Let the sequence $(s_n)_n$ be generated by an LFSR (linear feedback shift register) of order $k$. We know $s_0,\dots,s_{2k-1}$ and want to determine $a_0,\dots,a_{k-1}$. If the solution is not unique, show that every solution leads to the sequence $(s_n)_n$.
My attempt: We know that $s_{n+k}=a_{k-1}s_{n+k-1}+\dots+a_os_n$ for $n\geq 0$ (where $a_i\in\mathbb{F_q}$. This implies the following set of equations: $$ s_k=a_{k-1}s_{k-1}+\dots+a_0s_0\\ s_{k+1}=a_{k-1}s_{k}+\dots+a_0s_1\\ \vdots\\ s_{2k-1}=a_{k-1}s_{2k-2}+\dots+a_0s_{k-1} $$ but I do not know how to proceed.
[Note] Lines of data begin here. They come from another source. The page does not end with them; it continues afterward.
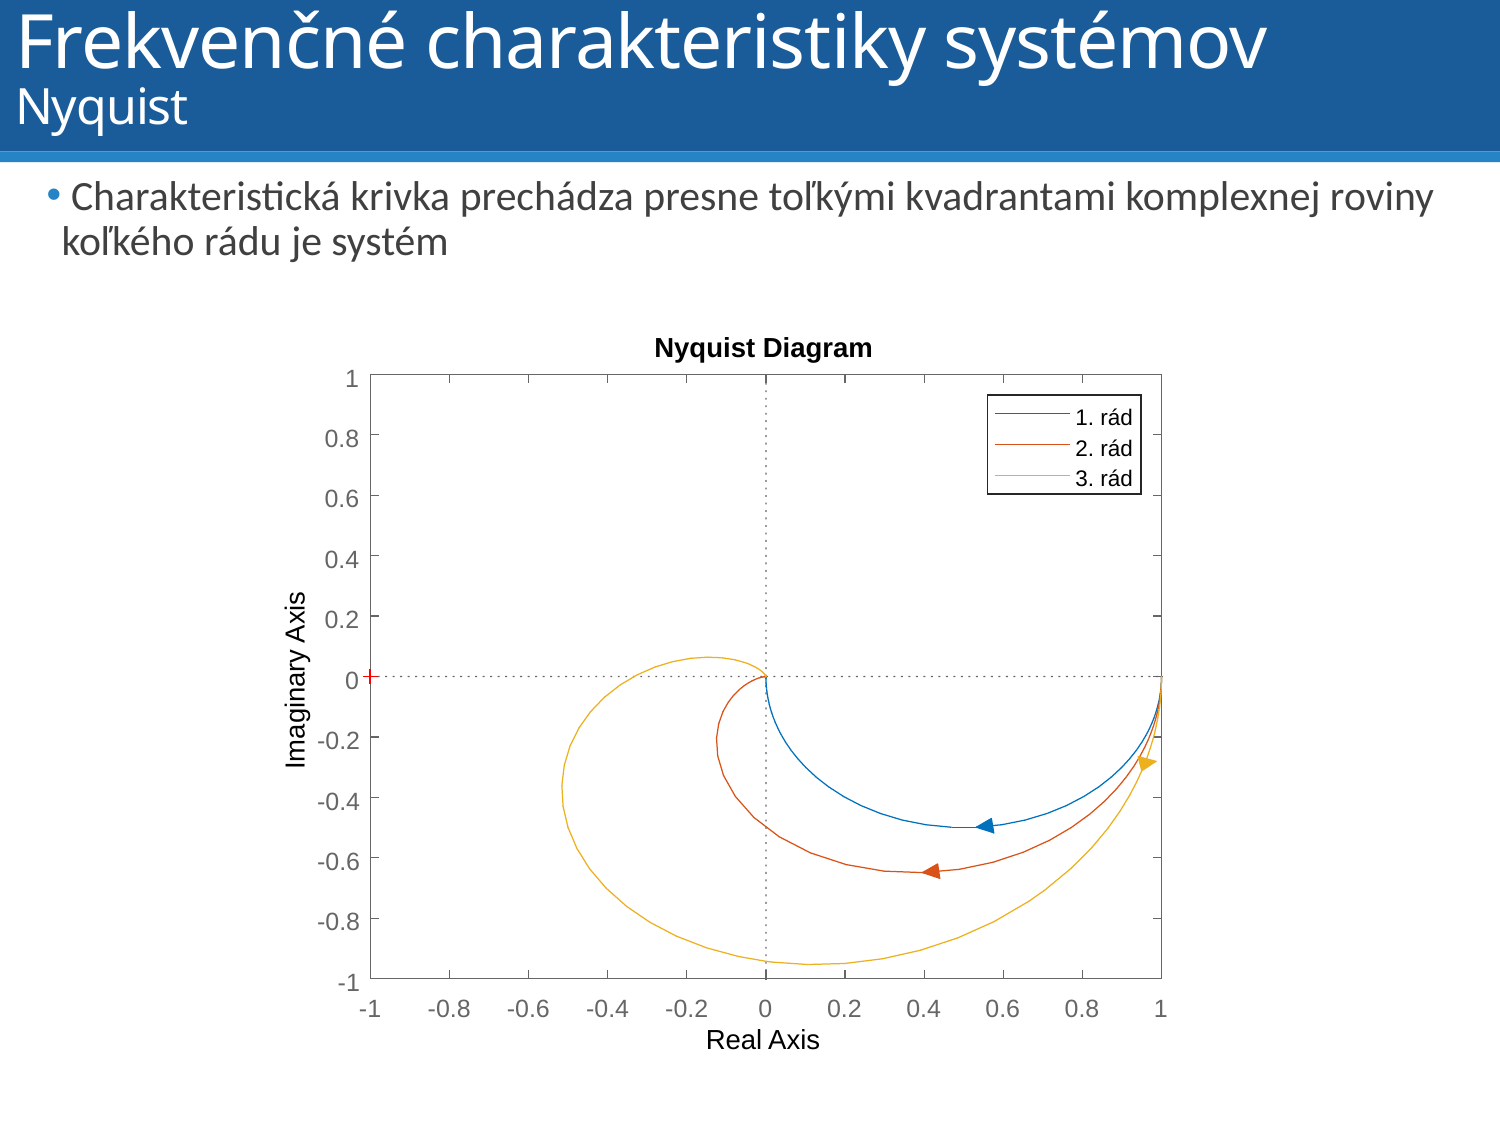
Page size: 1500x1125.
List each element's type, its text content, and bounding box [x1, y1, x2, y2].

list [210, 278, 1260, 1064]
title Frekvenčné charakteristiky systémov Nyquist [0, 0, 1334, 146]
text_box Charakteristická krivka prechádza presne toľkými kvadrantami komplexnej roviny koľkého rádu je systém [46, 166, 1500, 1019]
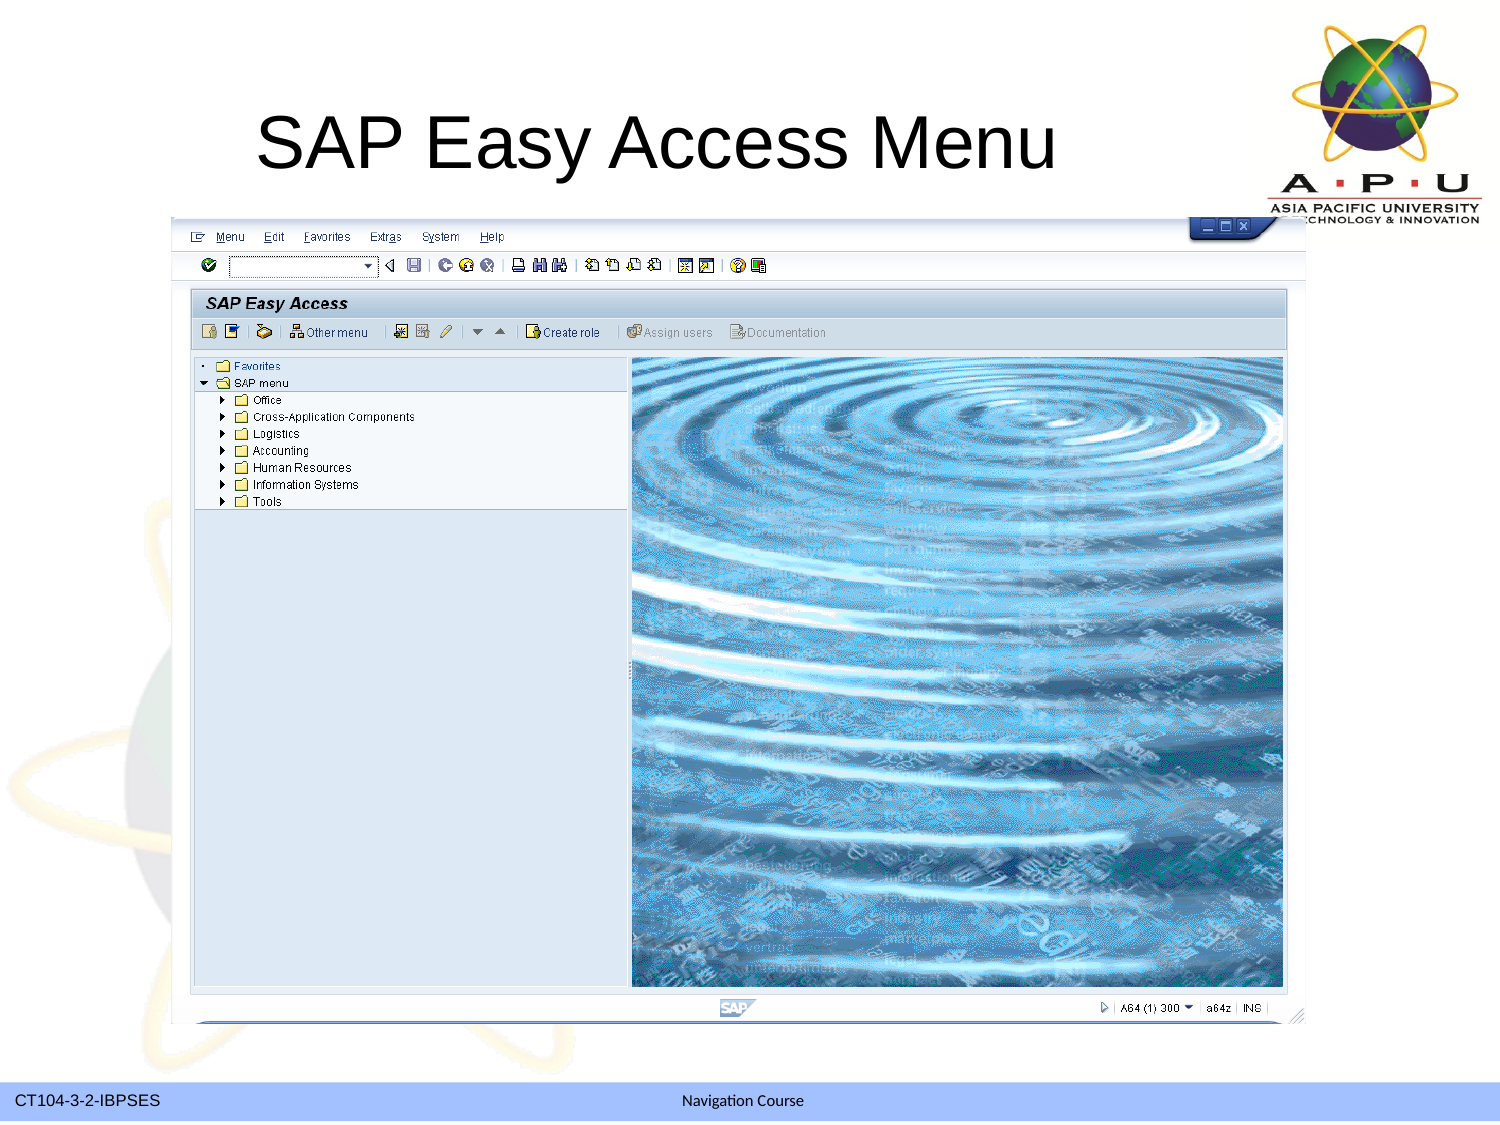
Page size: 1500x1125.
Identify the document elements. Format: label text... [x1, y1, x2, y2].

picture [171, 0, 1500, 1024]
title SAP Easy Access Menu [79, 45, 1235, 233]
Is there a simple way of solving such a large system of equations?
The unknown vector in this case is $a = [a_{k-1}, a_{k-2}, \dots, a_1, a_0] $, you can build the system
$ S a = v $
where
$ S = \begin{bmatrix} s_{k-1}&& s_{k-2}&& \dots && s_1 && s_0 \\ s_{k}&& s_{k-1}&& \dots && s_2 && s_1 \\ \vdots && \vdots && \vdots && \vdots && \vdots \\ s_{2k-2}&& s_{2k-1}&& \dots && s_{k-2} && s_{k-1} \end{bmatrix}$
And
$ v = \begin{bmatrix} s_k \\ s_{k+1} \\ \vdots \\ s_{2k-1} \end{bmatrix} $
Then the unknown vector is given by
$ a = S^{-1} v $